There is strength in numbers, and that’s what gives “group buys” – the practice of procuring a product in bulk with a bunch of other buyers – its purchasing power to save costs.
The savings can come in the form of something as simple as splitting shipping fees between buyers, especially for items ordered from overseas, or even approaching workshops and manufacturers directly to make a bulk order at a cheaper and typically wholesale price.
The idea of making larger orders to shave off costs is nothing new – businesses have been taking advantage of it all along, but it hasn’t been as easy for consumers.
Making a bulk order means people will need others to also want to buy the same item, making the idea moot if they are unable to reach a minimum headcount.
But with the rise of Internet communities and social media, things have changed. And though the practice is more popular in some tech communities than others, it’s not limited to niche gadgets.
A multitude of online communities are centred on all sorts of different topics, from fountain pens to even home-cooked meals.
Typically, the target item would be an existing product, but in some groups, the devices on offer may be custom designed by a member of the community itself.
This is commonly the case for groups specialising in custom mechanical keyboards, where designers tend to do an “interest check” before proceeding to make the product.
Those keen on joining in to save cash on their next purchase have to start by joining communities on social media platforms like Facebook that are specific to their interests.
Locally, there are the Keyboard Clackers Malaysia and Malaysia Mechanical Keyboard Facebook groups, where users both initiate group buys and share existing ones being run by other enthusiasts overseas.
Foodies, on the other hand, can check out the Group Buy (F&B Only) Facebook group, where members offer foodstuffs and meals in batches.
Those with more niche interests in items like flashlights and everyday carry (EDC) can keep an eye on community-centric platforms like Reddit.
One such group can be found on the r/flashlight subreddit page.
However, the frequency of organising group buys can vary from community to community.
In online communities where group buys are uncommon, there’s always the option of being proactive and initiating one if it’s allowed.
It’s also advisable to reach out to the manufacturer or supplier beforehand to ascertain the costs and conditions.
But like all things, there are some downsides to making purchases through group buys, with the most obvious being the long lead times.
Organisers have to run interest checks before they can even begin, which could take days if not weeks.
After that, ample time has to be given for people to join the group buy, as having more people will help save more money.

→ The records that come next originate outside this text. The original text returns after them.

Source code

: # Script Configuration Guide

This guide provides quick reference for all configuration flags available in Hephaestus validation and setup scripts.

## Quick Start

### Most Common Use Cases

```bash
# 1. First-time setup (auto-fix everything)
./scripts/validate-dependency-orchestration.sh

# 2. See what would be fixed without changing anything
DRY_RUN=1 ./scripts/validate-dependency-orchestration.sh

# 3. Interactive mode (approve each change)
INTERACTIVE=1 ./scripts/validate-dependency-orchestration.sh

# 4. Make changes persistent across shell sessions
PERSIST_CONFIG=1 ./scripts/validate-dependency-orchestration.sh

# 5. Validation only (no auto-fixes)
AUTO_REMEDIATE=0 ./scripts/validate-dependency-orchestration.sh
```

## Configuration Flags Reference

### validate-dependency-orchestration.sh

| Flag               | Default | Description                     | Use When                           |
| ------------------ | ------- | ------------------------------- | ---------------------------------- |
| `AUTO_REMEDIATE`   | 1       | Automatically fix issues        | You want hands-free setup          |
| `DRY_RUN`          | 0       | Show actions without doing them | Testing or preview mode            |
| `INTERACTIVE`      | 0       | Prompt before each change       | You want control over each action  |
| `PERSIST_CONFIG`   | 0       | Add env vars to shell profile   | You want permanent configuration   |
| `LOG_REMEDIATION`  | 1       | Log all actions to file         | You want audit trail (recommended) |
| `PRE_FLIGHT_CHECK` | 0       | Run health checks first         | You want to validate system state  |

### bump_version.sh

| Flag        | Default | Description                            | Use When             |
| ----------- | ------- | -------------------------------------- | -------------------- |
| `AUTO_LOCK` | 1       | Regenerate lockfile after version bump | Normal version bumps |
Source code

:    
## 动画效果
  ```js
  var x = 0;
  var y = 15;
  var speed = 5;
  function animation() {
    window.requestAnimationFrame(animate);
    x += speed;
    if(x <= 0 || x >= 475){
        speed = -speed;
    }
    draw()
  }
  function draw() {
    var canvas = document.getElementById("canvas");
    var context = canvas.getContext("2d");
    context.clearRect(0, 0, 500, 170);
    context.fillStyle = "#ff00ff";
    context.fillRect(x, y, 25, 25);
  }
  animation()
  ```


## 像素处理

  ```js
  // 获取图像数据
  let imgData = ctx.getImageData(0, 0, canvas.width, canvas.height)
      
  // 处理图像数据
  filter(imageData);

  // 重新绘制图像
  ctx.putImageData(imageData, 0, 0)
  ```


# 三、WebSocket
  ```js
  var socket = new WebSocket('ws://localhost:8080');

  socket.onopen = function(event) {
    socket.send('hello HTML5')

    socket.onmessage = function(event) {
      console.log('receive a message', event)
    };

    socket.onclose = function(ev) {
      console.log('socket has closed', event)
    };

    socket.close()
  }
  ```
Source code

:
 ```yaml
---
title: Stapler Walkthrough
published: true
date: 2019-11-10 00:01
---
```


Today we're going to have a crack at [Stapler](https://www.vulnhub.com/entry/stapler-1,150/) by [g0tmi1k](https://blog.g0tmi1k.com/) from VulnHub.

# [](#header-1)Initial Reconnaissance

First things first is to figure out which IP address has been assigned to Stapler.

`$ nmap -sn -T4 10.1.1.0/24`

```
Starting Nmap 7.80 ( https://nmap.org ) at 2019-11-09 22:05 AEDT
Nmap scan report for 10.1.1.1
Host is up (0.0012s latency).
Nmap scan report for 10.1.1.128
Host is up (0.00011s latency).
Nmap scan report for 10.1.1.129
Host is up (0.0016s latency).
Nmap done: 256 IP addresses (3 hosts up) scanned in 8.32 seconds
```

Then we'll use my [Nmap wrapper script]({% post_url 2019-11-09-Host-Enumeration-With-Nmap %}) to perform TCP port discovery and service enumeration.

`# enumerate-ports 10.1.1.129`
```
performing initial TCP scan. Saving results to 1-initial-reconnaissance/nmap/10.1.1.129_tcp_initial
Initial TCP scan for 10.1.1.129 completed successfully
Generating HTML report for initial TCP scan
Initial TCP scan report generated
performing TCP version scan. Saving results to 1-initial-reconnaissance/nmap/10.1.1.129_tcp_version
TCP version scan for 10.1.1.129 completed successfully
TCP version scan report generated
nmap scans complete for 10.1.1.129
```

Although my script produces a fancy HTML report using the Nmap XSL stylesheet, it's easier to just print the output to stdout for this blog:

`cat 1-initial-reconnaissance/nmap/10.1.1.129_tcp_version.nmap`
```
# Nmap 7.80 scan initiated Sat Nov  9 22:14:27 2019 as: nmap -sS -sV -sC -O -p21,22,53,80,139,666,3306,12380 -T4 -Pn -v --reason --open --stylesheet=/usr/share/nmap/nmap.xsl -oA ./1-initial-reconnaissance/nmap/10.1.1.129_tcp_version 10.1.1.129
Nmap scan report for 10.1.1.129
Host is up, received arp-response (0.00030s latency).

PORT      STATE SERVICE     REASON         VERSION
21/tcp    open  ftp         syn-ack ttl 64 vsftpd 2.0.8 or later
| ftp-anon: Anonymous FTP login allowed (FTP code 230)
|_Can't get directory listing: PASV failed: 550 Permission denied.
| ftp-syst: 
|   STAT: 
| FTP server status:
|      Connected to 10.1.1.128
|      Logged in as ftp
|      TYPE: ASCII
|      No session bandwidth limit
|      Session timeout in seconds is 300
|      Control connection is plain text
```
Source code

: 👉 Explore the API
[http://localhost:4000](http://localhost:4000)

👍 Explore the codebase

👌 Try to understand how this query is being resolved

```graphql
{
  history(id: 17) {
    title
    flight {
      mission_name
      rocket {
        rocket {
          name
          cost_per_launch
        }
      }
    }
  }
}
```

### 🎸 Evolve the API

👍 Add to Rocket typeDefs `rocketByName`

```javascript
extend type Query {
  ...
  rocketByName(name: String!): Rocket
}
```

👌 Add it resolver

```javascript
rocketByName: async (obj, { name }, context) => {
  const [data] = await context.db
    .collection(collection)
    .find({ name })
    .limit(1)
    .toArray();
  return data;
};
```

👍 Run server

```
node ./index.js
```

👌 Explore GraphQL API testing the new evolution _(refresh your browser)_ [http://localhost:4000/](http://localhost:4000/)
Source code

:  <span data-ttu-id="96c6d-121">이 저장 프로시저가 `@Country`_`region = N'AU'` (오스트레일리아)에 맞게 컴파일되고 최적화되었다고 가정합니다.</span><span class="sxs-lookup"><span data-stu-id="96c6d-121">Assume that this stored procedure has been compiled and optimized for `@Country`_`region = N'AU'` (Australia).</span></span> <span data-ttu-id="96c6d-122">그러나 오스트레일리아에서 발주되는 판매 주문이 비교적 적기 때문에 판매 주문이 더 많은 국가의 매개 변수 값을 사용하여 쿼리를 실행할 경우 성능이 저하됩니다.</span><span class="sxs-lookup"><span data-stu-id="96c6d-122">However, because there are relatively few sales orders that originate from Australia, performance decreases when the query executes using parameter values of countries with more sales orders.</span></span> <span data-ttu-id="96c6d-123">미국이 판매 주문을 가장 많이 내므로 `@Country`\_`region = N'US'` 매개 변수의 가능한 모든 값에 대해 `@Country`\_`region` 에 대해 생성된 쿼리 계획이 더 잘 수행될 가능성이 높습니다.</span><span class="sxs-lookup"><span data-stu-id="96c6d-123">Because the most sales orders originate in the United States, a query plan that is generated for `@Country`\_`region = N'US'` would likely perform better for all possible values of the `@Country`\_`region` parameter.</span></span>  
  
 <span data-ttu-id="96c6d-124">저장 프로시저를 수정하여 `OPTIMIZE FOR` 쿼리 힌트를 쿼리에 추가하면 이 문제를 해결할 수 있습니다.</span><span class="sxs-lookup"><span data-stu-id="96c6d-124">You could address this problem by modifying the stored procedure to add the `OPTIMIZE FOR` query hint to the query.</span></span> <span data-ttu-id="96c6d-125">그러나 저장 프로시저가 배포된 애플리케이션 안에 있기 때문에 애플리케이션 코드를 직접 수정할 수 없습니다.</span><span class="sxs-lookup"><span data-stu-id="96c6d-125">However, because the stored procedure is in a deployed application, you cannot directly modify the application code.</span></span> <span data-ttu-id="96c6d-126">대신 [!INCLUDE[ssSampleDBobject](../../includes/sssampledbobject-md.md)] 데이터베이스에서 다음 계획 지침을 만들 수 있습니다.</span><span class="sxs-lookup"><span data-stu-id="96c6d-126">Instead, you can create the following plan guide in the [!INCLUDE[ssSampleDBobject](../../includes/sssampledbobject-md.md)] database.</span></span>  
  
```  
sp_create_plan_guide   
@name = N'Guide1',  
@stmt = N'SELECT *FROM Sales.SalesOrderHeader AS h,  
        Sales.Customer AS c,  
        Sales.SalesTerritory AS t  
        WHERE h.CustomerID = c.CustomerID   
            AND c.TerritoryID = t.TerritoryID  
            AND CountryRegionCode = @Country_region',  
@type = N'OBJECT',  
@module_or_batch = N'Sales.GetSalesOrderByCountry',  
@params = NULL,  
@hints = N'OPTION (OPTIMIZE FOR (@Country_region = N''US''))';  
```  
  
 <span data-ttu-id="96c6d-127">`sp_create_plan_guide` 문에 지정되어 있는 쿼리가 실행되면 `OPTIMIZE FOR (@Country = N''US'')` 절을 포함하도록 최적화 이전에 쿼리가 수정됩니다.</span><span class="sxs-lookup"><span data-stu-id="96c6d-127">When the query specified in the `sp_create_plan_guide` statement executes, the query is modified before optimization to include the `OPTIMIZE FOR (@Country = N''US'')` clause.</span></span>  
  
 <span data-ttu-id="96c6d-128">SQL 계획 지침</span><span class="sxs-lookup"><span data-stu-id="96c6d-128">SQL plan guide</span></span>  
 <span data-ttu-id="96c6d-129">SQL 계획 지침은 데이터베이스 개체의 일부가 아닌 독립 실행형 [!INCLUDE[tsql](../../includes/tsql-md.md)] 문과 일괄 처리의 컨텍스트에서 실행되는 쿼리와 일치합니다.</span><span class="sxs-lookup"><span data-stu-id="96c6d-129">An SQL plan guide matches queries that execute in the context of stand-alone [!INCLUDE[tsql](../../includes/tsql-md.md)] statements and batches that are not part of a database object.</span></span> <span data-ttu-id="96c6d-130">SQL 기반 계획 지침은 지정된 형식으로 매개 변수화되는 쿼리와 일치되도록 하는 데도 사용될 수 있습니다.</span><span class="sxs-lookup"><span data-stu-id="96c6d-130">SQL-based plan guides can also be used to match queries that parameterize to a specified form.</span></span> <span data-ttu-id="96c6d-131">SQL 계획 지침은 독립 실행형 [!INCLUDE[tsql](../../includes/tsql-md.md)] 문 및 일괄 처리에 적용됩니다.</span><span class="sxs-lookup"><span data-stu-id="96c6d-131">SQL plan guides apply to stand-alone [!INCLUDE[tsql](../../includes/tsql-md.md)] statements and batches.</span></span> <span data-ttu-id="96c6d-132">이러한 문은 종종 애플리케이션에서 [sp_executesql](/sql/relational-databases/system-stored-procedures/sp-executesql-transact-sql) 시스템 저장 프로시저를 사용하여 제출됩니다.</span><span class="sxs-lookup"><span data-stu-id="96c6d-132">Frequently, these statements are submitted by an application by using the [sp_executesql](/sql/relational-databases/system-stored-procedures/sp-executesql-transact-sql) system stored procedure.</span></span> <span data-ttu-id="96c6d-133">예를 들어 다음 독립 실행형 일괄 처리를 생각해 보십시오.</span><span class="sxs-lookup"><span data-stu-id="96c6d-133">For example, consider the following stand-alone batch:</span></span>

That’s not the end of it – if it’s for an item that is being made to order directly from the designer or factory, the lead time can be longer, even months.
This was a common occurrence for the custom keyboard community during Covid-19 due to the increase in group buys being organised.
Essentially, anyone in a hurry is better off making the purchase on their own, albeit without the cost savings.
Aside from potential delays, a made-to-order product may fail to meet customers’ expectations if it differs from what was ordered.
The worst-case scenario – a group buy organiser may run off with the participants’ money. This is why it’s best to stick with organisers with a good track record.
But when everything goes right, opting for a group buy can make things quite a bit cheaper than importing it yourself or buying from a local reseller.
It also allows people to buy a product they would not be able to get anywhere else.
As always, make sure to weigh your options before committing to a group buy while keeping the principle of “caveat emptor” or buyer beware in mind.